→ **WORK ORDER**: Once you have counted the lines below that contain "Class", give that number and nothing else.
** Opening EXTRACTED DATA block **
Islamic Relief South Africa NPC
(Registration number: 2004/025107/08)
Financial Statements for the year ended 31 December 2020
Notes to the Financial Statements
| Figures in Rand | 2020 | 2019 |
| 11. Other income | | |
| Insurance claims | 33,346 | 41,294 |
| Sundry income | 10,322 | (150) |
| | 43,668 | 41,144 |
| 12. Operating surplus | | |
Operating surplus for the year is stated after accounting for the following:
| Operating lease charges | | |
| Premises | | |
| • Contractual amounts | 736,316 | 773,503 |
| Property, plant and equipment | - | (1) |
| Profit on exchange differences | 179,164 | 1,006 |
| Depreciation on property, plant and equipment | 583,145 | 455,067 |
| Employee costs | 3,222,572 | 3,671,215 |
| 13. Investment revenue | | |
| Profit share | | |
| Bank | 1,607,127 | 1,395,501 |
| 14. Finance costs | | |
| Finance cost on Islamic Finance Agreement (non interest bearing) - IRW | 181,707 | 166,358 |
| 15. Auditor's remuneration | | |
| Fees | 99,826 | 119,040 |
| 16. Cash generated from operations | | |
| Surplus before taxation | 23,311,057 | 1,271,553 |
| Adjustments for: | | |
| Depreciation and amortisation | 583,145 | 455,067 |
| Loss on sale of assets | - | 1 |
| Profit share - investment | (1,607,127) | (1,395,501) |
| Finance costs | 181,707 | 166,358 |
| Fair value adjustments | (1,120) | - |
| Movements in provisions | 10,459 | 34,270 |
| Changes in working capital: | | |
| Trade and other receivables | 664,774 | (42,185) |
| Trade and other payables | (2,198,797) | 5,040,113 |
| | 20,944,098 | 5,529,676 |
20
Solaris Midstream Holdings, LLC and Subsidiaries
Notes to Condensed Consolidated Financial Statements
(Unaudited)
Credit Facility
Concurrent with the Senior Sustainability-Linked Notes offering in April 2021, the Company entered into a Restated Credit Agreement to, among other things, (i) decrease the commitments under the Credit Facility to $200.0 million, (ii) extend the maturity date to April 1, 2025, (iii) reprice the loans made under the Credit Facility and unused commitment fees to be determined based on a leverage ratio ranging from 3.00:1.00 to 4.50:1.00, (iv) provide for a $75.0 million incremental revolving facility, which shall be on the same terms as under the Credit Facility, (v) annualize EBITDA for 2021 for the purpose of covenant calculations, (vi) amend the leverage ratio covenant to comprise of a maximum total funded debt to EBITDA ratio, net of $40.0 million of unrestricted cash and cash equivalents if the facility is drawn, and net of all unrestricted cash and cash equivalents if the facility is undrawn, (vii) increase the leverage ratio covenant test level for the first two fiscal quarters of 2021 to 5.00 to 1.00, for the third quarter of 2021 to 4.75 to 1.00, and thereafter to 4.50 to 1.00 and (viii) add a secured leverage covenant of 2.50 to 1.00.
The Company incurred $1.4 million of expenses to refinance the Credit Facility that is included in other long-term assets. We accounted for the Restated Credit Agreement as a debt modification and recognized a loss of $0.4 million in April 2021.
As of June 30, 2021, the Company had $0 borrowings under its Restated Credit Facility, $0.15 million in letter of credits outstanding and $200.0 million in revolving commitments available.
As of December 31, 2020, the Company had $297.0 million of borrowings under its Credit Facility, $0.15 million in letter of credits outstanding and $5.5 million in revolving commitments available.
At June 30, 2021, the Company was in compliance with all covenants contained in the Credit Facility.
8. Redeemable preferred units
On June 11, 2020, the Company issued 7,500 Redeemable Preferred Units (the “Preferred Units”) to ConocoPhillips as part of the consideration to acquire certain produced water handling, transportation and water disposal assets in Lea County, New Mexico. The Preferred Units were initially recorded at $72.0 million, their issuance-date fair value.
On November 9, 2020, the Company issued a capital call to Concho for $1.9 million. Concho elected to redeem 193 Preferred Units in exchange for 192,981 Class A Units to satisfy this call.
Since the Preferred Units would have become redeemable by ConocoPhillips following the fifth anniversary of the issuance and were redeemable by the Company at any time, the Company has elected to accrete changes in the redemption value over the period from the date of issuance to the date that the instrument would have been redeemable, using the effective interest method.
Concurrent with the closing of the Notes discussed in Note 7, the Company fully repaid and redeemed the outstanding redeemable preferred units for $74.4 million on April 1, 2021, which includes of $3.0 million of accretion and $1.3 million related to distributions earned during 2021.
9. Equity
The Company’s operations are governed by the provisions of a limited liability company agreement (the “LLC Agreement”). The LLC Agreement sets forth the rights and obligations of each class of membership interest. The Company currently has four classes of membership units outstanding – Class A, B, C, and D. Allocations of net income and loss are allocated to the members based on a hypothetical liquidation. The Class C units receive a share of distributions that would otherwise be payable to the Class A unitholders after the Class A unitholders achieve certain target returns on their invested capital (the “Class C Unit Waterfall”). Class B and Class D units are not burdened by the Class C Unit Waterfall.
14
** Closing EXTRACTED DATA block **
→ **SOLUTION FOR THIS TASK**: 2